No matter what, there was love. No matter the situation, there was love. It was truly till death do they part. It has been a year now yesterday. It still hurts like the beginning. I cried so much, but life, life moves forward; whether you cry or not.
This has been quite the year… the struggle is real, but my God is more real, and I know that He watches over me, and my family.
One more week left in this journey, it has been a long task, but one I can see my healing beginning. It will take a bit, I just needed a start. I love you mom.
It was a beautiful day, the geese and ducks were full of bread, and this was a great shot of mom and jr, time just enjoying what they enjoy… time together at their favorite fishing hole. I miss this. Much love mom.
Today, would have been my mom’s 67th Birthday. Today, I get to remember her. Today, I get to show photos of her; today.
This photo represents my family, brother and sister, and mom. May you rest in peace, and eternally know how much you are missed. Much love mom.
Mom in her younger years… she smoked for a long time, and I was happy when she finally stopped at age 43, of course it took a heart attack to make it happen. My mom was caring, she would give you the shirt off her back, or her last. But never mistake that caring, or kindness for a weaknesd. She would shut you down in a cowboy second. As I have stated, my mom was the strongest person I have known in my life. May you rest in peace strong woman. I love and miss you.
How I miss mom’s smile. But life goes on right. Just another day of her feeling like she was on top of the world.

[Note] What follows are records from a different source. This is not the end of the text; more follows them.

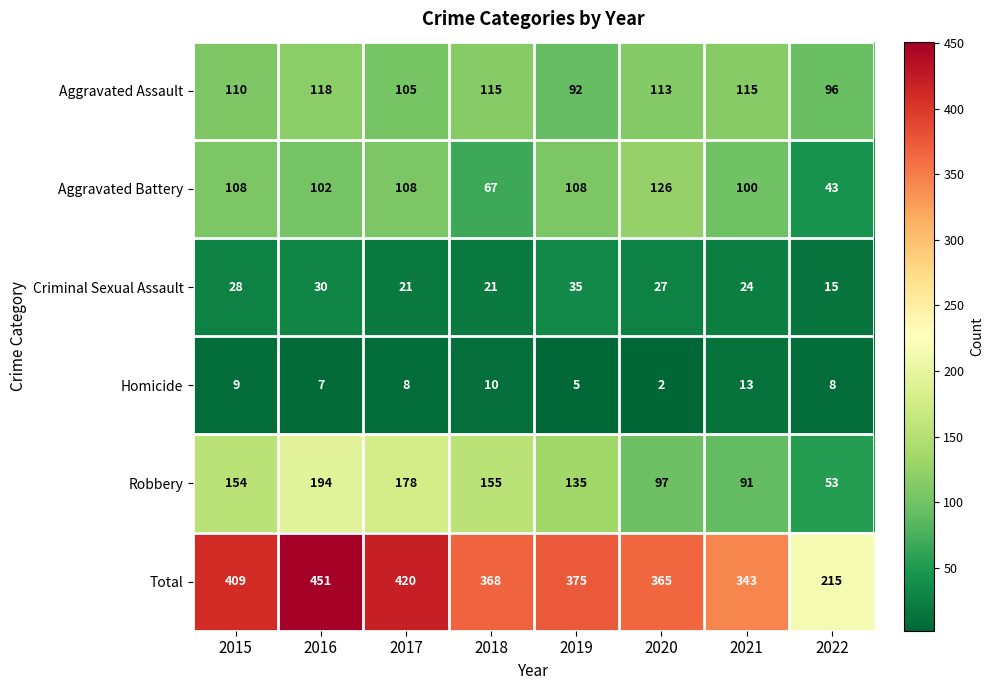

The value of Homicide at 2022 is 8. True or false?

True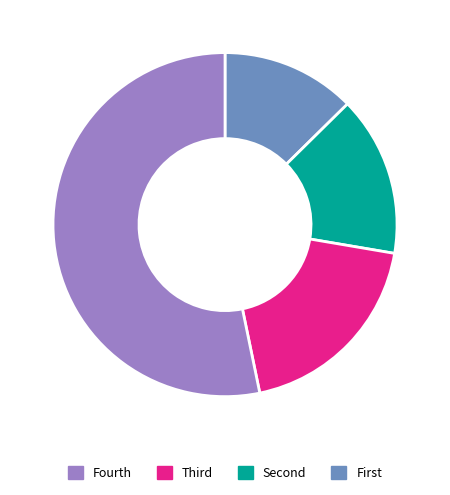

Is there any slice that represents more than half of the pie?

Yes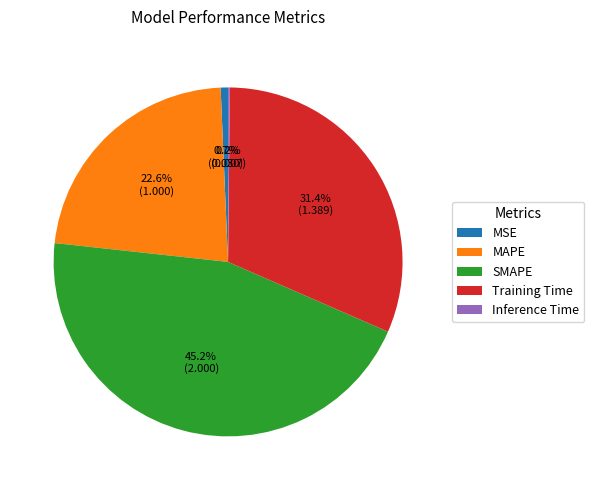

What is the largest slice in the pie chart?

SMAPE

Always a good time spent. I am so blessed, that we got the time as mother and daughter spent. Much love mom.
I did love how she started to love getting her photo taken. I was always the photographer. It was cool of course. How I miss this. Life goes on…
A photo from my phone, that I had taken a couple years back. My dad and half sister, we share the same dad, but different mothers, came down from Cali for my birthday. Mom on the right, it was a good day, I miss you mom, its getting to be that time of the year.